The return to her first love was not without uncertainty.


“There was a time when I was getting back into it again, when I was a little older, and I thought I had missed my opportunity; but I just wanted to move forward with it.”

Despite those detours, move forward she did.


For Fausser, drawing on all that the natural world has to offer has lent itself to finished products that not only capture your attention, they allow your eyes to feast on a multitude of textures and vibrant colors.


Her work was recently featured on display at the East Gallery of the Oklahoma State Capitol. Alyson Moses, curator of education and capitol galleries, was in charge of bringing Fausser’s work to the state capitol. The gallery showcases up to 18 artists a year, so Moses is always looking for new talent.


“When I saw her work, I was immediately struck by the uniqueness of it, the medium she uses, the fiber. I knew it was something I wanted to bring to the gallery because people at the capitol probably haven’t seen anything like it,” Moses says.


While Moses was installing Fausser’s work, questions from passersby were already beginning as to how the pieces were created.


“I think what people have said about her work, and what I find interesting, is that when you’re coming down the hall, it looks like you’re going to see a lot of paintings, and it stops people – it makes them look hard at it,” Moses says.


Such pieces successfully offer the viewer a new way of looking at the world.
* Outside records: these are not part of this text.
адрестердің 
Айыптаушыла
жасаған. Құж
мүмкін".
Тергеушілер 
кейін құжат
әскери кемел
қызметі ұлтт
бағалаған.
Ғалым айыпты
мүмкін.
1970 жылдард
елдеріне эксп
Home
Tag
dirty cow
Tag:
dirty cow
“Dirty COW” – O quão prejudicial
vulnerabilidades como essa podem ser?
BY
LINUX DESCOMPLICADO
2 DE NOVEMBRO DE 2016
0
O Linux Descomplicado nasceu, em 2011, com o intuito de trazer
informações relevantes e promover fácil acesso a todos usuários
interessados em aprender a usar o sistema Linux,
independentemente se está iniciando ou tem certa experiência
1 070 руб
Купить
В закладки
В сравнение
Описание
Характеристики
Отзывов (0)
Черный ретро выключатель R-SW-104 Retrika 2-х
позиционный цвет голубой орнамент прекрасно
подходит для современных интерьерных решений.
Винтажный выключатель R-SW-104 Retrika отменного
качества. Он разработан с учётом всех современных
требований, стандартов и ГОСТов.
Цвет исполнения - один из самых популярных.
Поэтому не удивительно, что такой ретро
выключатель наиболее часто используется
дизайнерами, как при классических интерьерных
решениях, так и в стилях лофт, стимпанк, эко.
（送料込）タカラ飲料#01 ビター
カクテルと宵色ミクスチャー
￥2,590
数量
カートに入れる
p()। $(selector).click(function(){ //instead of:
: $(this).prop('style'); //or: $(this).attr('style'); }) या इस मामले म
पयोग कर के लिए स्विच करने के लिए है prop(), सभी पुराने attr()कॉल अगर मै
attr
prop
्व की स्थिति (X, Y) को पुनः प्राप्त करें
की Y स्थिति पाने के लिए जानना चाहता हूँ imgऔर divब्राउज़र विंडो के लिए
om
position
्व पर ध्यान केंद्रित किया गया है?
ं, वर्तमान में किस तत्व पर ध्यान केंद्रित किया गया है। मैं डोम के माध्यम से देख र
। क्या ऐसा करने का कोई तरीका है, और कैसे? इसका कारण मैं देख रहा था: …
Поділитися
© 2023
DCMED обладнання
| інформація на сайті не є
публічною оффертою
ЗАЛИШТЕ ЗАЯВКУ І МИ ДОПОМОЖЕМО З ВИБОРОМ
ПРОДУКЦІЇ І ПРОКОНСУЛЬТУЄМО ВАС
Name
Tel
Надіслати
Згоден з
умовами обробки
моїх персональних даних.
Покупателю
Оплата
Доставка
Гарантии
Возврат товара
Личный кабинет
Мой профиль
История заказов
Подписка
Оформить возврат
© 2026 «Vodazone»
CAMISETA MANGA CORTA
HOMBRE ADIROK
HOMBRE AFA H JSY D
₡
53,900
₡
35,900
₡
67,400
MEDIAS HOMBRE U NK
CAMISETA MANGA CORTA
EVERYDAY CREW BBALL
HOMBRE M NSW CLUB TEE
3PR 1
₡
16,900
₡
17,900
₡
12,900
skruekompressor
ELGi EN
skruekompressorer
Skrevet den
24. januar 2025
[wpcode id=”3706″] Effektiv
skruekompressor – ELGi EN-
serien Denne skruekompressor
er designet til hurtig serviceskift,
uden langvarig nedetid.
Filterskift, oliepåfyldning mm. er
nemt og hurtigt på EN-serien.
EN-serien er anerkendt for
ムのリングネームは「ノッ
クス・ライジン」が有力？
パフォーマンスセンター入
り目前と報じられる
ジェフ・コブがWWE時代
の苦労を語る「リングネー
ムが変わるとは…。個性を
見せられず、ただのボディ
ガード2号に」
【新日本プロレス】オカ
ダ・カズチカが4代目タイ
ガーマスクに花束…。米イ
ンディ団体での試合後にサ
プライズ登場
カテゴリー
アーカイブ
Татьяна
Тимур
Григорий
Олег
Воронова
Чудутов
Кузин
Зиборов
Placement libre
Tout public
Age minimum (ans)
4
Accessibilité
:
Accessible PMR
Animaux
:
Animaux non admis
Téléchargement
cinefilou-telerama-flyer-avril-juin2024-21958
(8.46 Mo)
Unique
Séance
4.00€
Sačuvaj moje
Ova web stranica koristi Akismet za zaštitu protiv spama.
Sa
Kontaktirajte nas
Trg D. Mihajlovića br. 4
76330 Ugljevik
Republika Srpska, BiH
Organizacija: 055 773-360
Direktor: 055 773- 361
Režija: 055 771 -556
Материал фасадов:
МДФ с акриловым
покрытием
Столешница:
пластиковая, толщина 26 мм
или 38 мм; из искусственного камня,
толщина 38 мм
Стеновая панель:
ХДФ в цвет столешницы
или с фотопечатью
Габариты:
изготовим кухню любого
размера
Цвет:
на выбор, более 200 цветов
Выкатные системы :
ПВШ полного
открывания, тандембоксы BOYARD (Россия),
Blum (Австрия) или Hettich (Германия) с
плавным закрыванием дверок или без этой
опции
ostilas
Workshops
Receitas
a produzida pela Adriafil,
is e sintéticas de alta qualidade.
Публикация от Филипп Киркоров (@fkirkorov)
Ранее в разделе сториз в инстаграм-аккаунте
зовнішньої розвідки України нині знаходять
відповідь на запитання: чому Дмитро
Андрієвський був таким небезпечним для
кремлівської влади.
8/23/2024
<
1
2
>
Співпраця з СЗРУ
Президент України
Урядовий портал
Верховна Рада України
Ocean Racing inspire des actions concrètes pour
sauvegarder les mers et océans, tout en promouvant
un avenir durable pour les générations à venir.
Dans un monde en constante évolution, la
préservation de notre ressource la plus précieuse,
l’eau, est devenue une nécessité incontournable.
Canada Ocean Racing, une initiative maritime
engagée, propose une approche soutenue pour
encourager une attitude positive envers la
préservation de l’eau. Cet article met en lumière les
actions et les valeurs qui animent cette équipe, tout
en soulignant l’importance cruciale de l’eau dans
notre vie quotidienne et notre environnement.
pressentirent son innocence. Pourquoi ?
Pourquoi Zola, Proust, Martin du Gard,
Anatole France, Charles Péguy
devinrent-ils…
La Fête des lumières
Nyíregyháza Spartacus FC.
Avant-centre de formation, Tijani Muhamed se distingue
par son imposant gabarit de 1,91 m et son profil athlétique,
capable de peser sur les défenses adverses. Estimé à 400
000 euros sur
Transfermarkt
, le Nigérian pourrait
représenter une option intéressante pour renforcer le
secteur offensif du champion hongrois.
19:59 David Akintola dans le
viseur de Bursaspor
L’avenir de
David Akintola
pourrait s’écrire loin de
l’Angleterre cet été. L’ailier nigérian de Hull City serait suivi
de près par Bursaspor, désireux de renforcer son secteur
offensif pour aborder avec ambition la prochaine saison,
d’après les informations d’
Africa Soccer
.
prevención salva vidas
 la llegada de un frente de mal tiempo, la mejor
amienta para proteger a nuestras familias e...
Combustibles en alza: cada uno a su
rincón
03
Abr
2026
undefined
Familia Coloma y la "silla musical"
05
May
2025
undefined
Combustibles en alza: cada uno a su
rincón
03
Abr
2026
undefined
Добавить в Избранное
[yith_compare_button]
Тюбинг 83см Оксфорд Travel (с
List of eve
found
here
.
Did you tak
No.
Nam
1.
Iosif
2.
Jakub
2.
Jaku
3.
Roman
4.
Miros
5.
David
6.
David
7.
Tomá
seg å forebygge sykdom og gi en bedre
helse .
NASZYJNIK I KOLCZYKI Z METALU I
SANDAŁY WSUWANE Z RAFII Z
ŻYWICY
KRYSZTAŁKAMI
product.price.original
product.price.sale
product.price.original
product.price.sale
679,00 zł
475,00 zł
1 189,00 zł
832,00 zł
Take Fausser’s piece “Aspen Roots,” a 3-D look at the root-webbed world beneath the trees. Or “Fluvian,” a depiction no doubt of a forest, all movement and shapes, but so brilliant in color that the entire idea of a forest is transformed.


The feedback received has been positive, explains Fausser, who is now hard at work on pieces for a new exhibit in December. She has been chosen as the featured fiber artist in the Four Elements exhibit for Living Arts in Tulsa and has 25 new works to churn out. But to Fausser, the heavy workload is part of the deal.


“I really treat my studio as a workplace. I put in a full day. I don’t just dabble in it; I think if you’re going to get better, and you want to really reach your full potential, you have to treat it that way,” she says.


Sometimes this work ethic is easy, and sometimes it takes effort.


“When something is really working for me … it’s hard to describe the satisfaction you get out of doing something like that. I wake up in the morning thinking about it, and I’m excited to get back to my studio when things are going well,” Fausser says.


Although she is equally as committed when things are not going well. “I just get in there and I start doing something,” she says. The morning of our interview, a piece she was working on was not coming out the way she wanted, so she set it aside. She says that most artists probably have a closet full of such pieces.


“That’s how you grow and learn. You make mistakes or something doesn’t work, and you’ve got to do it differently, and those are always challenges. It’s like falling off the horse and getting back on again. You can’t get discouraged,” she explains.


For Fausser, the rewards far outweigh the challenges.


“There’s a level of endorphin rush that you get, and art does that for me. I can’t envision never doing art again,” she says, and seems fulfilled and grateful for her renewed immersion in an artist’s life.


“You can start at any age or any stage in life and work through art. I had a need to create … it helps sanity,” she laughs.


And in terms of the industry, Fausser is meeting the obstacles head-on.


“That’s a bit of a challenge to me just being accepted in a world that rather values young people and emerging artists,” she says, but adds that she has learned age doesn’t play a part in talent. “I find you can be an emerging artist at any age, you just have to work at it.”


So, if age doesn’t matter, then location shouldn’t either, according to Fausser, who is proud to produce her work from Oklahoma. She is hoping art collectors in Oklahoma will look locally for pieces to purchase and help grow the state’s art community.


“I think as an artist you just create wherever you are, and I’m in Oklahoma, so I’m creating in Oklahoma. I would never go someplace else to create the work I create from where I am and what I see.”


And what she sees is entirely unexpected.